↓
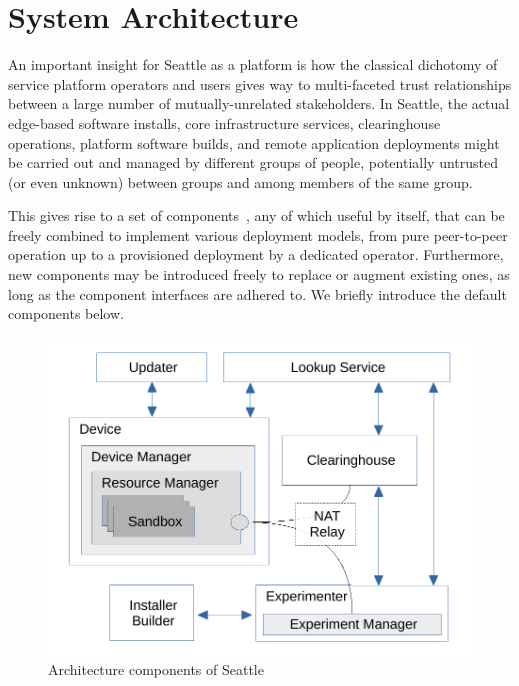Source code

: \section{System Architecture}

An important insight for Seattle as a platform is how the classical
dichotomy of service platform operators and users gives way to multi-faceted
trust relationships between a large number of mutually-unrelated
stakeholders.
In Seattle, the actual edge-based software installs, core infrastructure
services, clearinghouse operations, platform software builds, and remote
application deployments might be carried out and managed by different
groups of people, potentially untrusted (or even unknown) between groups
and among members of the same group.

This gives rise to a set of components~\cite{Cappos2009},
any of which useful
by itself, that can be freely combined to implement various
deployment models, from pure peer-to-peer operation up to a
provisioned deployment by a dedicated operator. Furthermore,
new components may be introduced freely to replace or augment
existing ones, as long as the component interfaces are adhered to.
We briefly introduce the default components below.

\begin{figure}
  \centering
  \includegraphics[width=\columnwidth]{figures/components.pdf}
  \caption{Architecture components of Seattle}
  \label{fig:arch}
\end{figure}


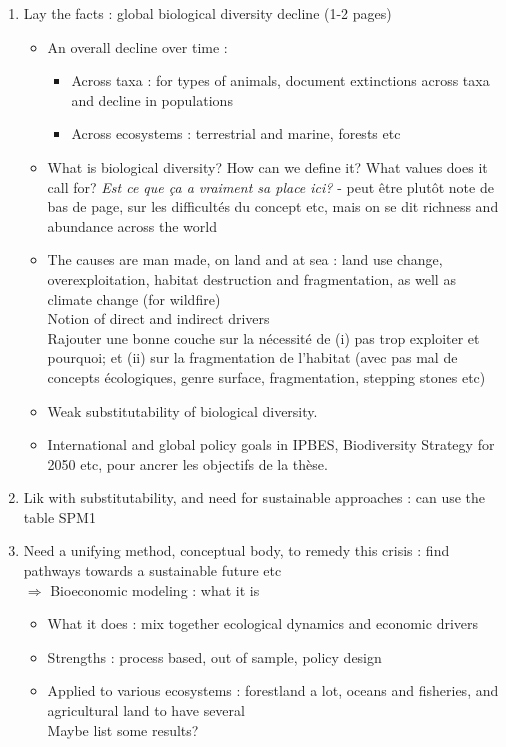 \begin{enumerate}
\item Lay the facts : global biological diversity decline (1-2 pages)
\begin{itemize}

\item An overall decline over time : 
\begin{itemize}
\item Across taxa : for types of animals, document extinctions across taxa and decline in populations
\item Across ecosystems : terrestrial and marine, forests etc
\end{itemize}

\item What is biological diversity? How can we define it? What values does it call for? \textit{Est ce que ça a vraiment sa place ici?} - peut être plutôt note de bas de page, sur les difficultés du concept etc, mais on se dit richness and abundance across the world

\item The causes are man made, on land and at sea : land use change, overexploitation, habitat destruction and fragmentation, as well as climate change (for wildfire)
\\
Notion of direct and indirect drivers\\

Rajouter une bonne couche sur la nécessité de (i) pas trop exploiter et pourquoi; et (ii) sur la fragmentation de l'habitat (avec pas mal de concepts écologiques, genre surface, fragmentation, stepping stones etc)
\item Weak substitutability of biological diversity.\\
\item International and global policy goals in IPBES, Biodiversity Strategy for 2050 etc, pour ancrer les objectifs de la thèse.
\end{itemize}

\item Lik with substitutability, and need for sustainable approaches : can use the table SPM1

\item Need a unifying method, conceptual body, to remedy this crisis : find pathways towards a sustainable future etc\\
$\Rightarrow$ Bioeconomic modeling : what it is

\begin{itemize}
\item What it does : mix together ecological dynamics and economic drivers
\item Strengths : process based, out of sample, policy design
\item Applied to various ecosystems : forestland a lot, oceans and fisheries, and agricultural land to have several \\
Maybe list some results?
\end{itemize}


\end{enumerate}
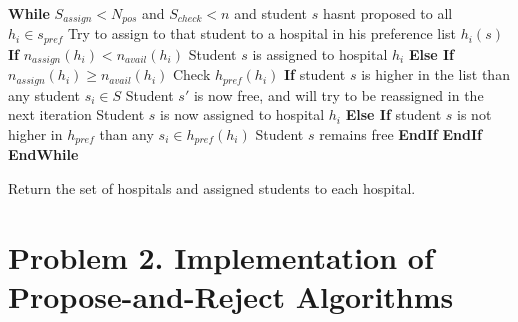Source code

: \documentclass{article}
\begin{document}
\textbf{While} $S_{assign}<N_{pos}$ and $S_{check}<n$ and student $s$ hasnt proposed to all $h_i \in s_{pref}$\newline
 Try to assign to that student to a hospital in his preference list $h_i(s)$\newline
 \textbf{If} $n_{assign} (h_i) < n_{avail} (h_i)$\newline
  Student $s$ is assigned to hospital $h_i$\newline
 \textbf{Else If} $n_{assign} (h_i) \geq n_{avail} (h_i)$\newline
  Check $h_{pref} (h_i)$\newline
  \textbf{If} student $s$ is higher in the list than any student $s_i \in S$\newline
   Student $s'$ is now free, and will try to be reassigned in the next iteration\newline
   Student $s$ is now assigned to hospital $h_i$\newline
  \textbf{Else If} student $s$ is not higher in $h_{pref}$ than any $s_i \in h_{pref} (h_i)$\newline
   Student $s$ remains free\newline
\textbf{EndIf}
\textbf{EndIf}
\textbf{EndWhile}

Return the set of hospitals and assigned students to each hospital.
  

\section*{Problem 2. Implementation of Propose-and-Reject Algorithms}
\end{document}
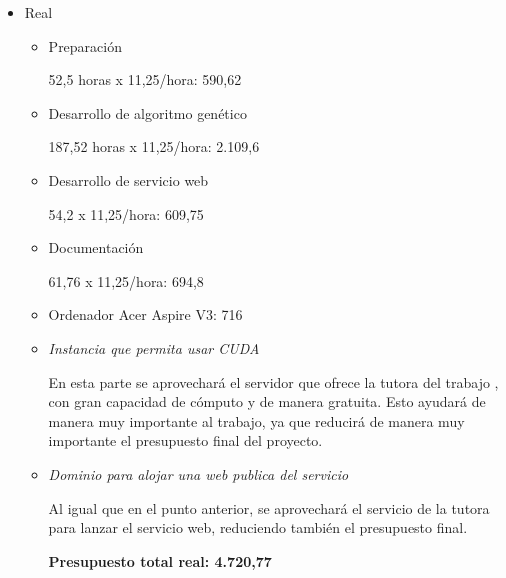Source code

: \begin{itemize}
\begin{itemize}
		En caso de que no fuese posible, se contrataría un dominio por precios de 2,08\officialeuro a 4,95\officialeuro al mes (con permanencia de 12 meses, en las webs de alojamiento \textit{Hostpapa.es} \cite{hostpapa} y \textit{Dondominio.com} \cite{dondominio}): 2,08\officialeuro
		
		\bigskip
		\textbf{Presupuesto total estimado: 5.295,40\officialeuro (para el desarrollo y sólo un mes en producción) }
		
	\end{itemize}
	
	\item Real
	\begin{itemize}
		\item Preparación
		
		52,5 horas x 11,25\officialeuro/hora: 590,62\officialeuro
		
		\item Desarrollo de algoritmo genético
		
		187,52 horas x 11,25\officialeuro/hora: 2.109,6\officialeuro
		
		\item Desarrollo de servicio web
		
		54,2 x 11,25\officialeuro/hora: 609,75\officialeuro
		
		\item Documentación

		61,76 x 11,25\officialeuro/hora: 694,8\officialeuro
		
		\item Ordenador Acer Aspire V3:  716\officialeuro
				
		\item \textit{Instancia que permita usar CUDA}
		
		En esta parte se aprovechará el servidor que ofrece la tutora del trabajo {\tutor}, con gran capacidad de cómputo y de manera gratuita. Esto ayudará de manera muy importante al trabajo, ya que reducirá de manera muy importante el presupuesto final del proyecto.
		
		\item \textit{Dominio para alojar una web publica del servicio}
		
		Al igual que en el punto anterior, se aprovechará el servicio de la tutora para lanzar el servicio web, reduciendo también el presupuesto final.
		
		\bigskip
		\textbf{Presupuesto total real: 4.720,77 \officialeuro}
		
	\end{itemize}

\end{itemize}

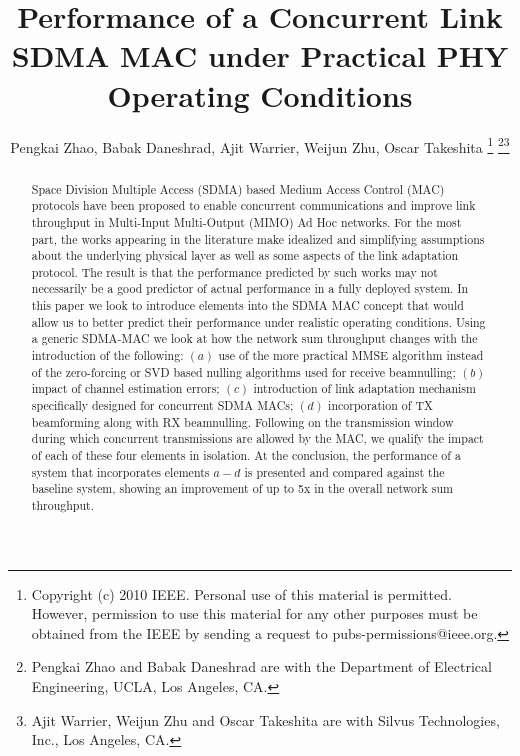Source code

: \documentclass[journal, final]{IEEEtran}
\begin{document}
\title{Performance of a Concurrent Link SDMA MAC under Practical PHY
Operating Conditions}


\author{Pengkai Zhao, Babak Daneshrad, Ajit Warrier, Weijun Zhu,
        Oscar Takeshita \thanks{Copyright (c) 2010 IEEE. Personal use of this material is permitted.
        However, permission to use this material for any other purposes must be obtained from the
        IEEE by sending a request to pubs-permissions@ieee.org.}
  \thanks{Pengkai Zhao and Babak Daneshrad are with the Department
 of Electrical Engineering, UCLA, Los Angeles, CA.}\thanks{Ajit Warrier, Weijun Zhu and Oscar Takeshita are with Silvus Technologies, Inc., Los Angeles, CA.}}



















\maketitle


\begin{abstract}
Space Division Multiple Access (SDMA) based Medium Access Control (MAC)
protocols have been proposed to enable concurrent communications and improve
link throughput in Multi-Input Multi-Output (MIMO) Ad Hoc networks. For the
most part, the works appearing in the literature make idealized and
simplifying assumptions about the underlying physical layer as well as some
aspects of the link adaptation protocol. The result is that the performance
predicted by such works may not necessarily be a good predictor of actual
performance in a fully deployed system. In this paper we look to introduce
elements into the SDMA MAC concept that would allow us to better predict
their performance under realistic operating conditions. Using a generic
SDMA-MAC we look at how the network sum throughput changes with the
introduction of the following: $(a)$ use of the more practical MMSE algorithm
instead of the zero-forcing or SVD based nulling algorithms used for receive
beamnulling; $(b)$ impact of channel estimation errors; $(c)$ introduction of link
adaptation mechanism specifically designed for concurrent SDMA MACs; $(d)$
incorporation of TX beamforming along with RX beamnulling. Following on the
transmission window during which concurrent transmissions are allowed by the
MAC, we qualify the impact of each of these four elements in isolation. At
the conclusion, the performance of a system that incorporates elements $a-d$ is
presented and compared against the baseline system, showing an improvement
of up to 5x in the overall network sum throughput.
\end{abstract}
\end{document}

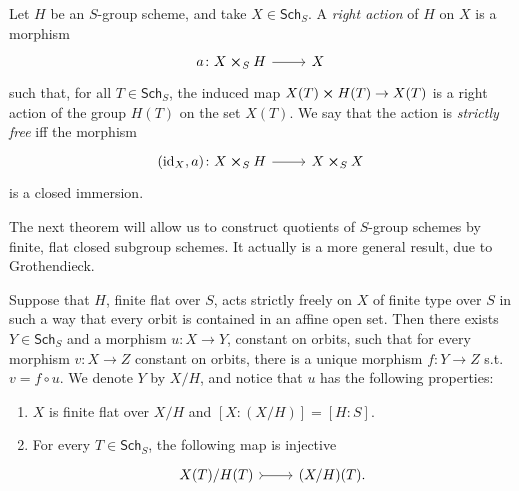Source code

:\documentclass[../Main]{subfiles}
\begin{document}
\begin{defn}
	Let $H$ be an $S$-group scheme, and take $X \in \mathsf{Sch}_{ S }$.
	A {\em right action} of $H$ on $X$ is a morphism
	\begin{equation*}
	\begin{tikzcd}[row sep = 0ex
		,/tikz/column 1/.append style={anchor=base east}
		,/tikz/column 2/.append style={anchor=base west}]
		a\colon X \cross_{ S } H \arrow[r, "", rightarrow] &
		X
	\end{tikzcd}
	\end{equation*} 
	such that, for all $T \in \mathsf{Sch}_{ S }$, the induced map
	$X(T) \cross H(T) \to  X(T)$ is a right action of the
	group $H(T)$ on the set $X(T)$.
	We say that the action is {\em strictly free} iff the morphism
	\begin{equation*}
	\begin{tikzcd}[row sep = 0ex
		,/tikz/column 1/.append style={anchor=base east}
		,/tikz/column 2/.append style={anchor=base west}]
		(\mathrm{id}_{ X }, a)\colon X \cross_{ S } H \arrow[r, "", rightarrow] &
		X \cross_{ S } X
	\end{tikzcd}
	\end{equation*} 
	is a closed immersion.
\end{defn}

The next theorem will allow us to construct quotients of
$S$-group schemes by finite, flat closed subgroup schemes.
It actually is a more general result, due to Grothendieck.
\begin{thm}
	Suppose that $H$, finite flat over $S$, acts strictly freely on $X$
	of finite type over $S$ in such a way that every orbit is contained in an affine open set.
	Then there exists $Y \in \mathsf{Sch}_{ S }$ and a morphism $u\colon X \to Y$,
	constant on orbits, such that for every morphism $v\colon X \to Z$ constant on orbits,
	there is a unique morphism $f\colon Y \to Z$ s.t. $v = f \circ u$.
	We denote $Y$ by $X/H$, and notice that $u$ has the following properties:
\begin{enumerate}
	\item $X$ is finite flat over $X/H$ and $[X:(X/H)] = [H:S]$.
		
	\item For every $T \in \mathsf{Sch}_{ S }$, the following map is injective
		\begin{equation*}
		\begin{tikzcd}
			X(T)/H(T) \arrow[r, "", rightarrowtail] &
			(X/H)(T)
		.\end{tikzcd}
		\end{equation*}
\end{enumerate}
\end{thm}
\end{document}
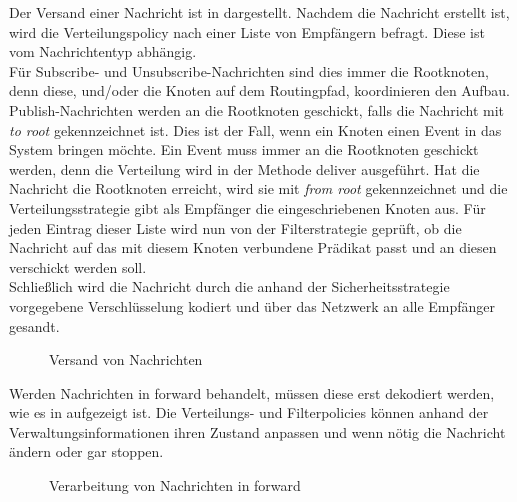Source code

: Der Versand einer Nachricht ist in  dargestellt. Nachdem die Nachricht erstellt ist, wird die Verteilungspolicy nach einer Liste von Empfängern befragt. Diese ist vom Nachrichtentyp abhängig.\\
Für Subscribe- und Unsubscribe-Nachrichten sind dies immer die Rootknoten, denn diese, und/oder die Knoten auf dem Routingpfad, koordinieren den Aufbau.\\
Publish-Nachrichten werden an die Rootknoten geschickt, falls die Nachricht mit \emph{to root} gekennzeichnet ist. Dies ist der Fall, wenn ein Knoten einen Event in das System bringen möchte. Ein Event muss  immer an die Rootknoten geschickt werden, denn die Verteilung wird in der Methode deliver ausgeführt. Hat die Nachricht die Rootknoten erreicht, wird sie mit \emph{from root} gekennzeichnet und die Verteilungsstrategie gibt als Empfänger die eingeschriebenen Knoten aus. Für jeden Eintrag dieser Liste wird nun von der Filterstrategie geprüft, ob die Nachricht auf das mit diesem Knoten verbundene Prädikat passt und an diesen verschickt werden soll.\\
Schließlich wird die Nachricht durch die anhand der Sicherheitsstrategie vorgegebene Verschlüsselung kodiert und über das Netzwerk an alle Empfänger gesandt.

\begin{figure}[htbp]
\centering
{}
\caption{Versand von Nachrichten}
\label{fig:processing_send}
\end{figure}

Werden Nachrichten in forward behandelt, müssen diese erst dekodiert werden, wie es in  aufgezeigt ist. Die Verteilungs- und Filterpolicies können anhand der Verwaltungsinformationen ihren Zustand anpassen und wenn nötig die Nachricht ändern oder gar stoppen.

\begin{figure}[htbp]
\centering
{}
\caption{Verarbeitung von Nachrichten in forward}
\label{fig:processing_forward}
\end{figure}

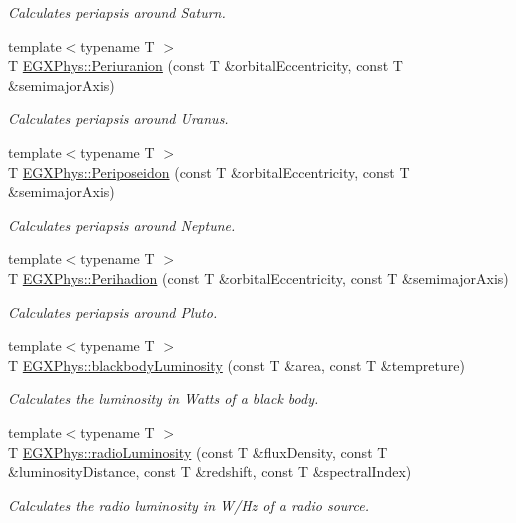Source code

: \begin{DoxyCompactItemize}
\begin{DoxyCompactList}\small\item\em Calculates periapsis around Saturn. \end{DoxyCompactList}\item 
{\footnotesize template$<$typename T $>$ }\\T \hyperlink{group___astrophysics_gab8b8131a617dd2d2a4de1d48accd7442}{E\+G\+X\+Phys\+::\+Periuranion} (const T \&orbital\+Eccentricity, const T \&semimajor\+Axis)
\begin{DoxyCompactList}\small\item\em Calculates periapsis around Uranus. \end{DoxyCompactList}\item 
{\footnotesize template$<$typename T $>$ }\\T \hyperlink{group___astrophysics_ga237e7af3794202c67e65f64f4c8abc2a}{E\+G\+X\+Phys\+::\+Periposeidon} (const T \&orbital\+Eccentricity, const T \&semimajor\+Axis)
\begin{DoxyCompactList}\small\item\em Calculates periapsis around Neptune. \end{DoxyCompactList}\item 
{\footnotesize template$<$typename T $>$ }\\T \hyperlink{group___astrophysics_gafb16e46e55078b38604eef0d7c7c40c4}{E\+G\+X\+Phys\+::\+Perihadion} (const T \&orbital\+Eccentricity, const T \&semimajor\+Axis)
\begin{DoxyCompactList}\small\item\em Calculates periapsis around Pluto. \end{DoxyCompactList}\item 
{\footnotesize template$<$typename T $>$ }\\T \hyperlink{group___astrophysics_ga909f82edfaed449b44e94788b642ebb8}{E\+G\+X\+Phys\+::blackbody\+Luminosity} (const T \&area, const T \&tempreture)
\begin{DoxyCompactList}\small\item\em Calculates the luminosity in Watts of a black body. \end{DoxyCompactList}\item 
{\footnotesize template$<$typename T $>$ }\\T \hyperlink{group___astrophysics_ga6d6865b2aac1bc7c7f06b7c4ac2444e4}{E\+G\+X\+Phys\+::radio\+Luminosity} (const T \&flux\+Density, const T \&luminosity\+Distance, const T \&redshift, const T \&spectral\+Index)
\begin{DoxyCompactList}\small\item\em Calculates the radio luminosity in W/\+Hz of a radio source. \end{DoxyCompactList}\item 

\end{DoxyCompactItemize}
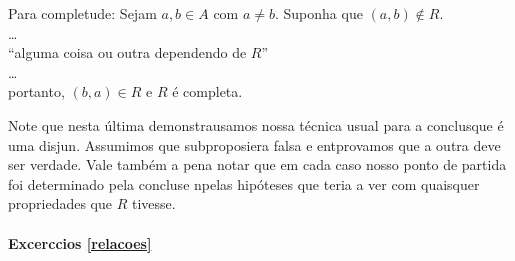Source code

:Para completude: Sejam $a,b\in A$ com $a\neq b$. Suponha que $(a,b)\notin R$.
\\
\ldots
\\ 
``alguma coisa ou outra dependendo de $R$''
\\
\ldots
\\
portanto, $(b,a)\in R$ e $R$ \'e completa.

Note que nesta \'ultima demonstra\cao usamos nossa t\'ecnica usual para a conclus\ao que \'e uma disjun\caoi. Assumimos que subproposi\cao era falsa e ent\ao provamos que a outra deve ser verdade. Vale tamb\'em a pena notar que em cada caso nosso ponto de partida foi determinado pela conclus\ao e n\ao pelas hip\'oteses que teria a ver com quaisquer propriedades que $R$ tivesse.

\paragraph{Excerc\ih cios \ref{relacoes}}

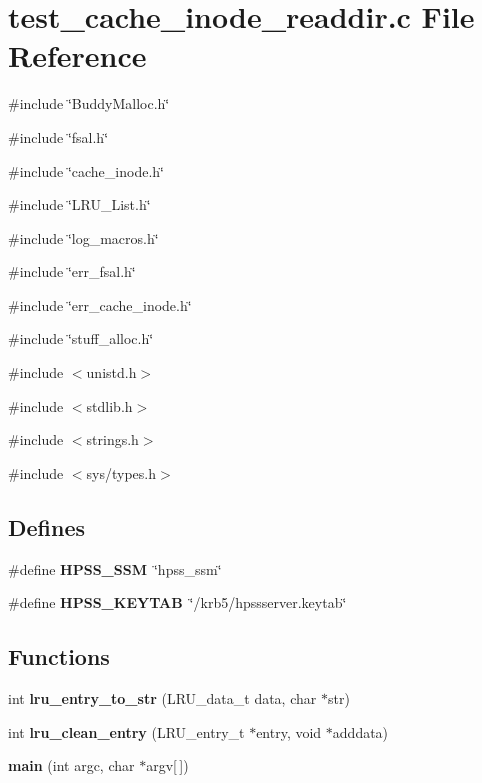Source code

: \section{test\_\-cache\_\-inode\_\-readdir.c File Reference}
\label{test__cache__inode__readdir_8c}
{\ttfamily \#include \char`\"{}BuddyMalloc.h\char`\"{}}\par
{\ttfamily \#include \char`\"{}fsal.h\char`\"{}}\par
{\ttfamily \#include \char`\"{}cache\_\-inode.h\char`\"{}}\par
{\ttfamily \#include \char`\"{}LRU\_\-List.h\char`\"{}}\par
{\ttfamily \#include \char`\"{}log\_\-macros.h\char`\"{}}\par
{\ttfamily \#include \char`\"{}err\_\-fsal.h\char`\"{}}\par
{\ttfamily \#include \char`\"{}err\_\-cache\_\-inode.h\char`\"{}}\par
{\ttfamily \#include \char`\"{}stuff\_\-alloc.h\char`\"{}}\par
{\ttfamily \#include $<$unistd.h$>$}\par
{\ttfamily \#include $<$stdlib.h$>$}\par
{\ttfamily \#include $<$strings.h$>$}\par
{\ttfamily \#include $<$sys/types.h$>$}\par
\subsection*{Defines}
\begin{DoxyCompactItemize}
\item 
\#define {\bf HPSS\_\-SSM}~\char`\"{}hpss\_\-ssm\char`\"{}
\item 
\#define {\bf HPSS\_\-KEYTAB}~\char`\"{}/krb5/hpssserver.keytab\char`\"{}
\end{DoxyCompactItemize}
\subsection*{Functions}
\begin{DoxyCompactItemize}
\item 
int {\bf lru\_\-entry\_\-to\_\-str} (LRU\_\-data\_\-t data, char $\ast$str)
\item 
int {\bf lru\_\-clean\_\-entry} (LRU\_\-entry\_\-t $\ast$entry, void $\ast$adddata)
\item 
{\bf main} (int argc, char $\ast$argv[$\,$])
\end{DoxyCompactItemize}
↑
» **Goal of the exercise**
Each line of the data that includes "horas" should be copied.

» **Answer for the task**
		52,5 horas x 11,25\officialeuro/hora: 590,62\officialeuro
		187,52 horas x 11,25\officialeuro/hora: 2.109,6\officialeuro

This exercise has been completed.